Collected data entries
+++

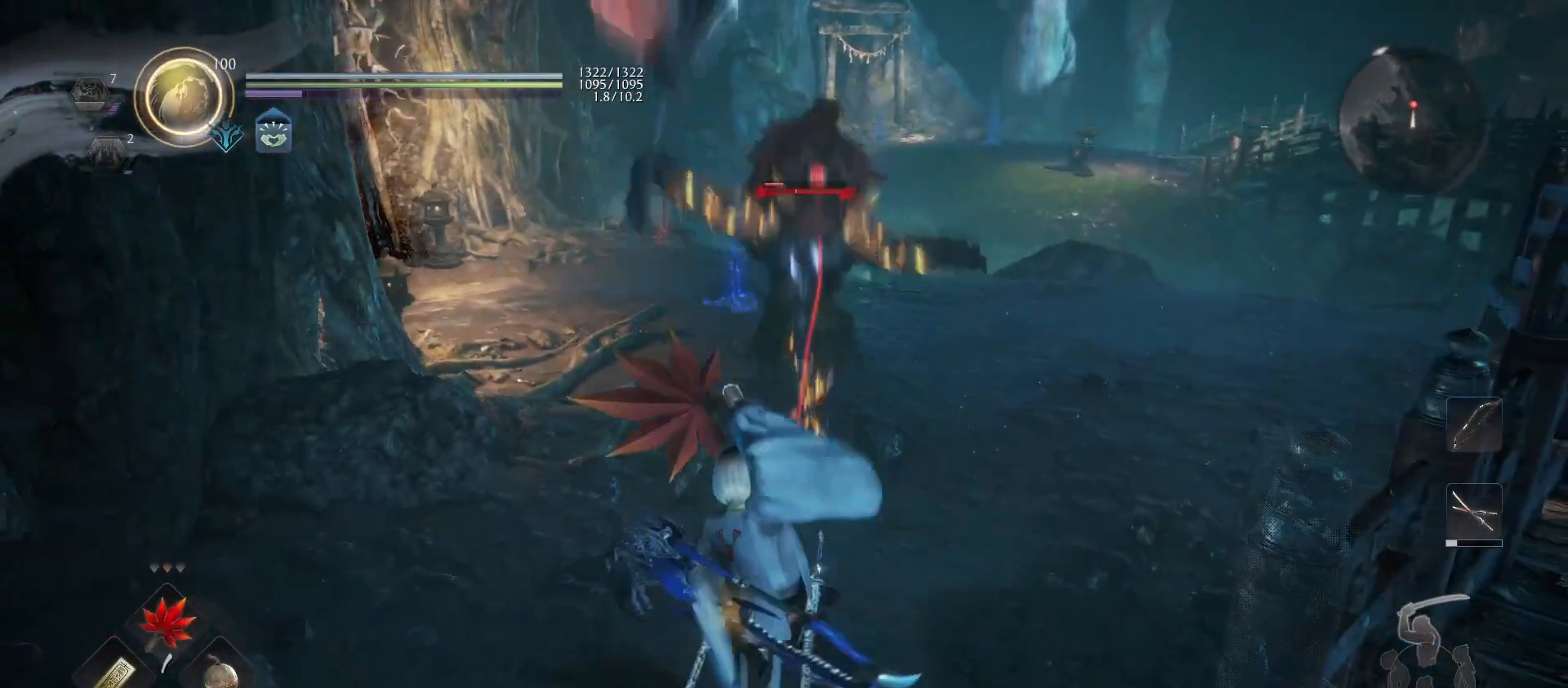
{"buttons": [], "left_stick": "up", "right_stick": "center", "events": [[33, "left_stick", "up"]]}
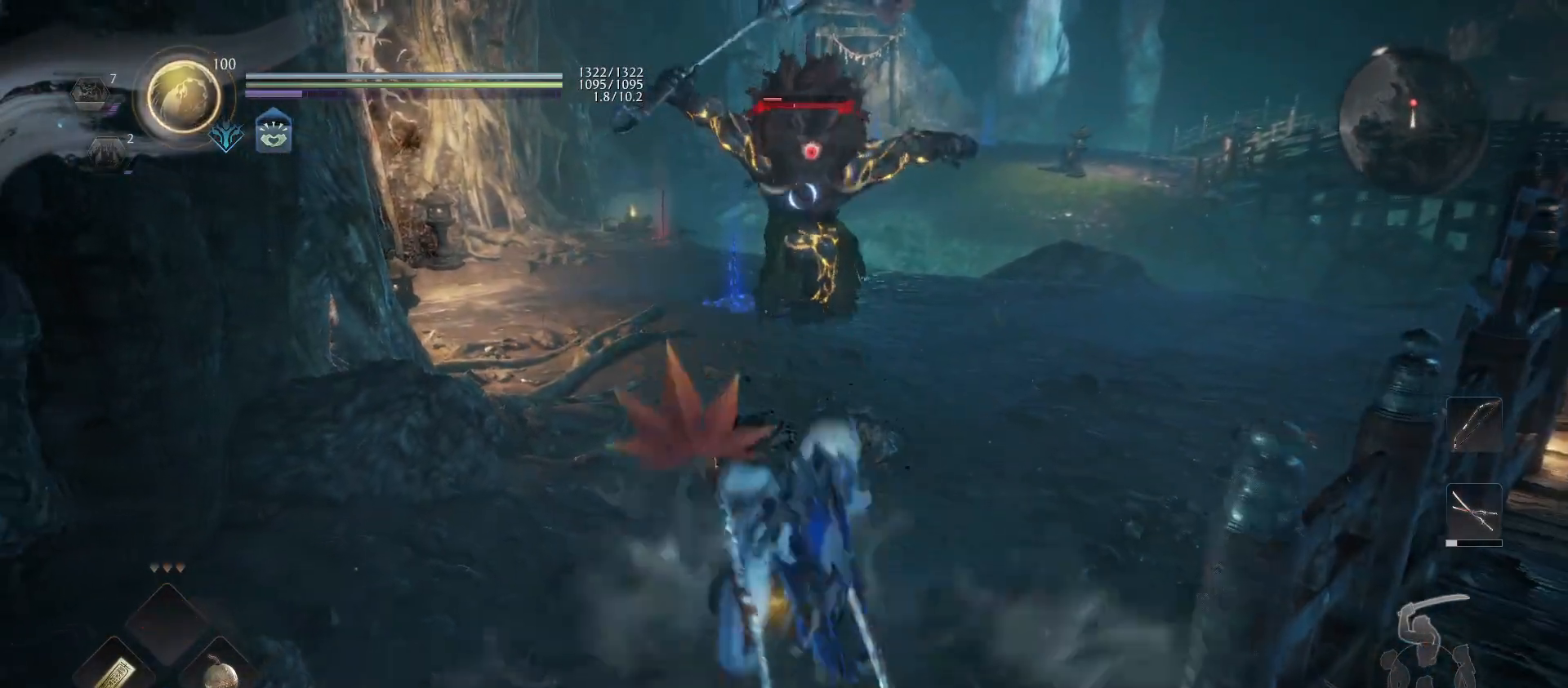
{"buttons": [], "left_stick": "up", "right_stick": "center", "events": []}
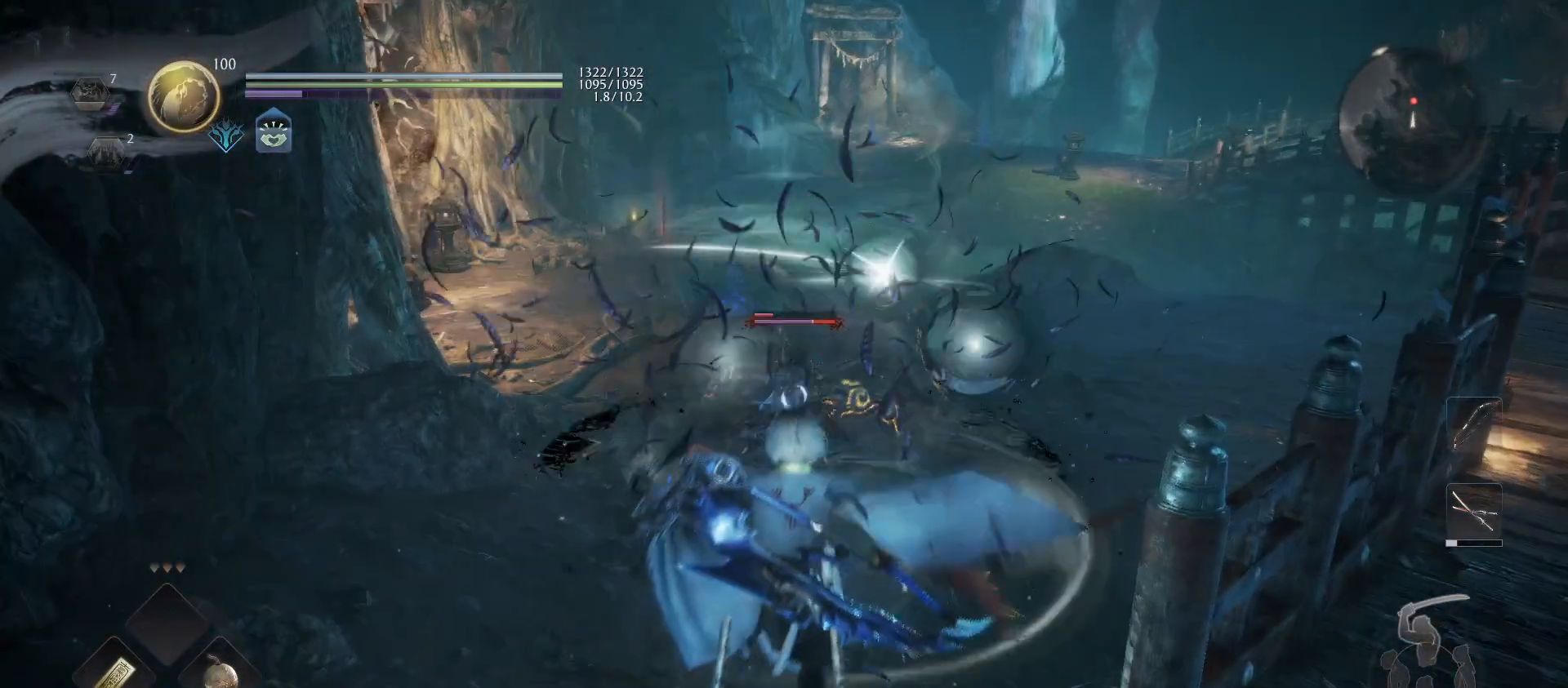
{"buttons": [], "left_stick": "up", "right_stick": "center", "events": []}
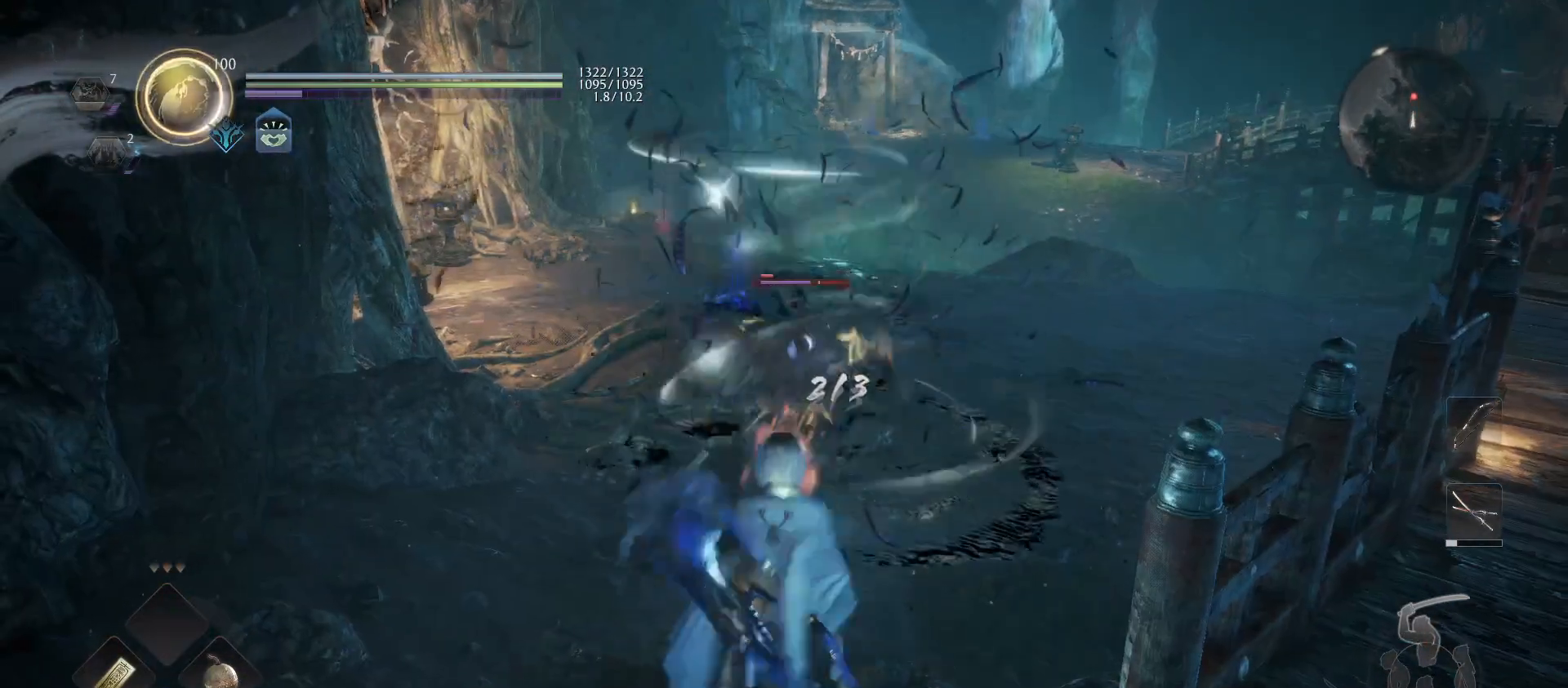
{"buttons": ["TRIANGLE", "R1"], "left_stick": "up", "right_stick": "center", "events": [[400, "R1", "down"], [433, "TRIANGLE", "down"]]}
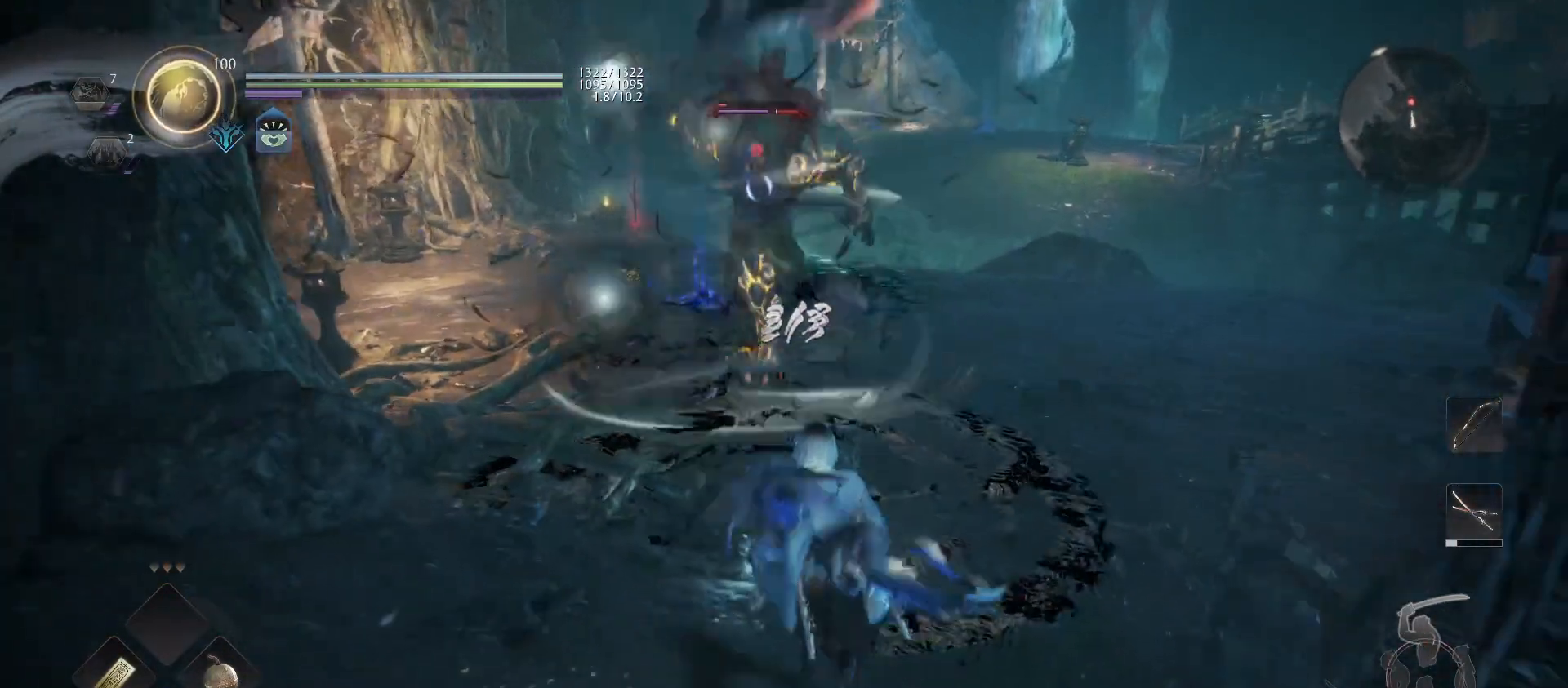
{"buttons": ["SQUARE"], "left_stick": "up", "right_stick": "center", "events": [[100, "TRIANGLE", "up"], [133, "R1", "up"], [200, "SQUARE", "down"], [333, "SQUARE", "up"], [400, "SQUARE", "down"]]}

+++

◆ ABOUT THIS EXERCISE: Working through the data above, find every line holding "TRIANGLE" and copy it.

◆ EXERCISE OUTPUT:
{"buttons": ["TRIANGLE", "R1"], "left_stick": "up", "right_stick": "center", "events": [[400, "R1", "down"], [433, "TRIANGLE", "down"]]}
{"buttons": ["SQUARE"], "left_stick": "up", "right_stick": "center", "events": [[100, "TRIANGLE", "up"], [133, "R1", "up"], [200, "SQUARE", "down"], [333, "SQUARE", "up"], [400, "SQUARE", "down"]]}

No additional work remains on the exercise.